The petition for review of the Commission’s orders will be denied.
. FERC regulations require a company to include among its filed schedules a Schedule E-3, “showing the quantities and the respective costs of natural gas stored at the beginning of the test period, the input, output and balance remaining in Mcf [thousand cubic feet] and associated cost by months, method of pricing of input, output and balance, and the claimed adjustments shall be disclosed and clearly and fully explained.” 18 C.F.R. § 154.63.
. The LIFO (last-in, first-out) accounting method is used by North Penn for recording the cost of gas bought and sold during a test year.
. For example, if the beginning balance is $10 million and the value of withdrawals in January is $1 million, the value of the inventory at the end of January would be shown as $9 million. In the event that injections in February are valued at $500,000, the balance of the inventory at the end of that month would be $9,500,-000. Should March show injections with a value of $600,000 and withdrawals valued at $400,000, the balance at the end of March would be $9,700,000. Adjustments are similarly made for each of the remaining months.

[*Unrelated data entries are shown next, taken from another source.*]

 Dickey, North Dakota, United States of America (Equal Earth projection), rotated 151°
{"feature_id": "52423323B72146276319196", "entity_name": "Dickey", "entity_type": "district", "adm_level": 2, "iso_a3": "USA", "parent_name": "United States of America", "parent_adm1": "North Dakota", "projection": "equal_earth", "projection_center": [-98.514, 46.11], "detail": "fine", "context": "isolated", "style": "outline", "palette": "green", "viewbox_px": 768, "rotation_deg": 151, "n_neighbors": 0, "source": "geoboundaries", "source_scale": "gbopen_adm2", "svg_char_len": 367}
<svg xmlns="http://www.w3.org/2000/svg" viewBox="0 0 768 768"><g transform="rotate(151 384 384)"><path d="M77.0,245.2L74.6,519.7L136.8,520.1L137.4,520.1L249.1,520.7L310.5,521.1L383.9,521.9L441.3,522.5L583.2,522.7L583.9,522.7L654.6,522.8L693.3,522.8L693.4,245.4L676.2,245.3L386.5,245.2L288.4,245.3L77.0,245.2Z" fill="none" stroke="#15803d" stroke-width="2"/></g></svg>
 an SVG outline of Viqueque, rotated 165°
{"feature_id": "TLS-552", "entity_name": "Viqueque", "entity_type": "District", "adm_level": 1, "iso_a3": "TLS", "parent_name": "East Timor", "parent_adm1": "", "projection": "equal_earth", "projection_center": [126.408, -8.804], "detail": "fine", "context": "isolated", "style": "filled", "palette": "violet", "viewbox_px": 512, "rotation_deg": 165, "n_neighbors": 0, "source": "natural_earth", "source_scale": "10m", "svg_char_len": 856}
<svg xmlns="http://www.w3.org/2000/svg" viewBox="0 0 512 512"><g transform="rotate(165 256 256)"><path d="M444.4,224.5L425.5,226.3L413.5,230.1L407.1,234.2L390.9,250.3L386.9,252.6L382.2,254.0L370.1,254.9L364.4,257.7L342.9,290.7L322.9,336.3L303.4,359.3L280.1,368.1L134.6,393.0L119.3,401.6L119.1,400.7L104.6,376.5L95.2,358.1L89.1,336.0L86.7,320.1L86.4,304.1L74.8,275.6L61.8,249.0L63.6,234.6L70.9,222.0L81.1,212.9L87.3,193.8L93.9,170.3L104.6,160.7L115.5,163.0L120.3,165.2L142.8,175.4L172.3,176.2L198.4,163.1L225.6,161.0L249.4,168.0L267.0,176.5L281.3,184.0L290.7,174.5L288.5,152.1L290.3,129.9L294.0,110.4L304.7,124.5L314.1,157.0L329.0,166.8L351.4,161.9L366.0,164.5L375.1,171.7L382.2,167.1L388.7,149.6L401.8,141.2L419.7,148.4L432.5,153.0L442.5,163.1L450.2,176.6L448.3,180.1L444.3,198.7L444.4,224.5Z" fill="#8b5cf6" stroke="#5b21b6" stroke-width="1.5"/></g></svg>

. The ALJ reached the conclusion that such an assumption is appropriate. The Commission upheld the assumption because “the facilities involved are fully developed and have been operational for a number of years, and there is no proposal here to increase or decrease the certified operation of the storage facilities.” Although North Penn challenged this ruling before the Commission, it has abandoned the objection here.

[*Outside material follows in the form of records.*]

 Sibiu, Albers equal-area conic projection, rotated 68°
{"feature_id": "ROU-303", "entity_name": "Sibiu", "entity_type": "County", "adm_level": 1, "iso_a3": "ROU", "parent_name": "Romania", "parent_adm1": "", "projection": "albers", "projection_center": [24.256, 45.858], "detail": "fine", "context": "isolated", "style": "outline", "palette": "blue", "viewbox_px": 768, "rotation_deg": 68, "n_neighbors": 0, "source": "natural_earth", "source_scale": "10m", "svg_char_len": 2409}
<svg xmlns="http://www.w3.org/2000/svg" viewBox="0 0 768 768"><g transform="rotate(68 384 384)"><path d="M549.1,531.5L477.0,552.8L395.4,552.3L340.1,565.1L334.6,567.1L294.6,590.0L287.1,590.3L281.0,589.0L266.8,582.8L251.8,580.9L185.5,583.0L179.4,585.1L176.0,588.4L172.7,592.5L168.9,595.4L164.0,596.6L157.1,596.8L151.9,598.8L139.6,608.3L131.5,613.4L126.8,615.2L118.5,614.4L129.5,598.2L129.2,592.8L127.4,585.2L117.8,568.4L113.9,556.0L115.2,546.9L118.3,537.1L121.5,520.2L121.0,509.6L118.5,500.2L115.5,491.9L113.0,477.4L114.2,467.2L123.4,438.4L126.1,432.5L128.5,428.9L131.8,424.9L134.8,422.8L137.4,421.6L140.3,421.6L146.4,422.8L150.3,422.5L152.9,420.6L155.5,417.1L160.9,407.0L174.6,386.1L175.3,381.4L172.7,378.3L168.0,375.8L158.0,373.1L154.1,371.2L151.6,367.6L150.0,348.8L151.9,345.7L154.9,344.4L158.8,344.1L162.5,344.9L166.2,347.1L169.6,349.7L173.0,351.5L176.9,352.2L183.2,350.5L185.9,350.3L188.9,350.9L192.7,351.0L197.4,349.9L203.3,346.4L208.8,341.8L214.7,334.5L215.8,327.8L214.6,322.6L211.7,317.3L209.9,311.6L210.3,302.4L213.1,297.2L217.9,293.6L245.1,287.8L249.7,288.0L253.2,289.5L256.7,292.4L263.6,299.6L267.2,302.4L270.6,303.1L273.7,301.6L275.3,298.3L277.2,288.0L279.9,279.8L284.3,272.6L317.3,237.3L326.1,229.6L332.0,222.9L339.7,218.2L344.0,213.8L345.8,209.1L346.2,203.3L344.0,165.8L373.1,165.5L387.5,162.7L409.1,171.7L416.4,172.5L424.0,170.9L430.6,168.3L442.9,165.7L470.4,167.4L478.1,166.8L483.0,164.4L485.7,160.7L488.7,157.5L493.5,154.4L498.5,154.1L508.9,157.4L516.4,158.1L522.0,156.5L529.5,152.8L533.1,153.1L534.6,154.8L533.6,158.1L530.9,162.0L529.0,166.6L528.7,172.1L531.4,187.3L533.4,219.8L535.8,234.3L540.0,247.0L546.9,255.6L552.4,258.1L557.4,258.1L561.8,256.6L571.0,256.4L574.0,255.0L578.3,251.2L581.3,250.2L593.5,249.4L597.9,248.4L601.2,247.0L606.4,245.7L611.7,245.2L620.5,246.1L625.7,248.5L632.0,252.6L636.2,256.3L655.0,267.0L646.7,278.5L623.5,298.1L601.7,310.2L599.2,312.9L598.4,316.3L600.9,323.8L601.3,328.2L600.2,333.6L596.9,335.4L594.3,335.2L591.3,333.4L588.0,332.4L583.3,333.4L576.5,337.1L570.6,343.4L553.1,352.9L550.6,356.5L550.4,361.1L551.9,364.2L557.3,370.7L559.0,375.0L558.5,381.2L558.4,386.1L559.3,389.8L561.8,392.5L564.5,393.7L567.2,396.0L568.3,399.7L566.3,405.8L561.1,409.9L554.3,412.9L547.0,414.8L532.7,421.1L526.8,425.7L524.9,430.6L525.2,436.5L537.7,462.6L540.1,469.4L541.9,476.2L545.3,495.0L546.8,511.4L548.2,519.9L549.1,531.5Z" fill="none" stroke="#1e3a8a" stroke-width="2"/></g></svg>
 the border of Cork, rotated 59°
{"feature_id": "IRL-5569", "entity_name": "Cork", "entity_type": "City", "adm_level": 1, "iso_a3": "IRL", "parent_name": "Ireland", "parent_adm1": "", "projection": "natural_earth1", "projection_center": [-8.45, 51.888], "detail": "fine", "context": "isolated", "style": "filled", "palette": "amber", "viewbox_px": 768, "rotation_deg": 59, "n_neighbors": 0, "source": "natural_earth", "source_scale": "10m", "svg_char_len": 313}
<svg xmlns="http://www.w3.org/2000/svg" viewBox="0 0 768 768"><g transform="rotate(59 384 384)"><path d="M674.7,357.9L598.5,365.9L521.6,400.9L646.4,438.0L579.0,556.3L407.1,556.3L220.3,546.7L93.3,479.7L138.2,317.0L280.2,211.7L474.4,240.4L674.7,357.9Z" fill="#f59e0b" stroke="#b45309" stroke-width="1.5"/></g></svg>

. As an example, if there were 5 million units of gas in storage as of December 31, multiplying that amount by the current cost of gas would give the beginning balance. If 1 million units were withdrawn in January, the balance at the end of January would be 4 million units multiplied by the current weighted average cost of gas. In the event that February showed 500,000 more units of injections than withdrawals, the current weighted average cost of gas times 4.5 million units would be the balance for the end of that month. Similar computations are made for each of the remaining months and then, as in the Commission’s formulation, all balances are added together and divided by thirteen to produce the allowance.
. The parties stipulated that North Penn’s overall rate of return is 11.10%.
. North Penn also relies on the ALJ’s statement that the method presented by the Commission’s staff at the hearing, which yielded an allowance of $11.3 million, “seriously undervalue^] working capital.” The ALJ was referring to the staffs pricing of test year adjustments at the considerably lower imbedded LIFO cost from the previous year instead of the current year’s LIFO cost. This resulted in lower values being assigned to injections into storage during the test year. What the ALJ did not comment on, however, was the fact that the staffs method also underpriced withdrawals. Thus, the monthly balances were reduced more slowly than under the Commission’s formula using current prices. We therefore do not accept the ALJ’s comment as a factual finding that an allowance of $11.3 million is an undervaluation.
. In the stipulation reached on the other aspects of North Penn’s rate schedule, the company agreed to make refunds to the extent that its proposed rates were reduced by the provisions of the stipulation. On this appeal, only the Commission’s authority to order refunds based on the reduction of the stored gas allowance is at issue.
. The pertinent part of subsection 4(e) provides:
“Where increased rates or charges are . . . made effective [at the expiration of the suspension period], the Commission may, . . . upon completion of the hearing and decision,
... order such natural-gas company to refund, with interest, the portion of such increased rates or charges by its decision found not justified.”
. In Laclede, the court said that, in considering the equities, the Commission could elect to act prospectively under the provisions of subsection 5(a) in lieu of ordering refunds under subsection 4(e). That issue is not before us, but we do not wish to be understood as foreclosing the possibility that the Commission may, in its discretion and under proper circumstances, decline to order refunds under subsection 4(e).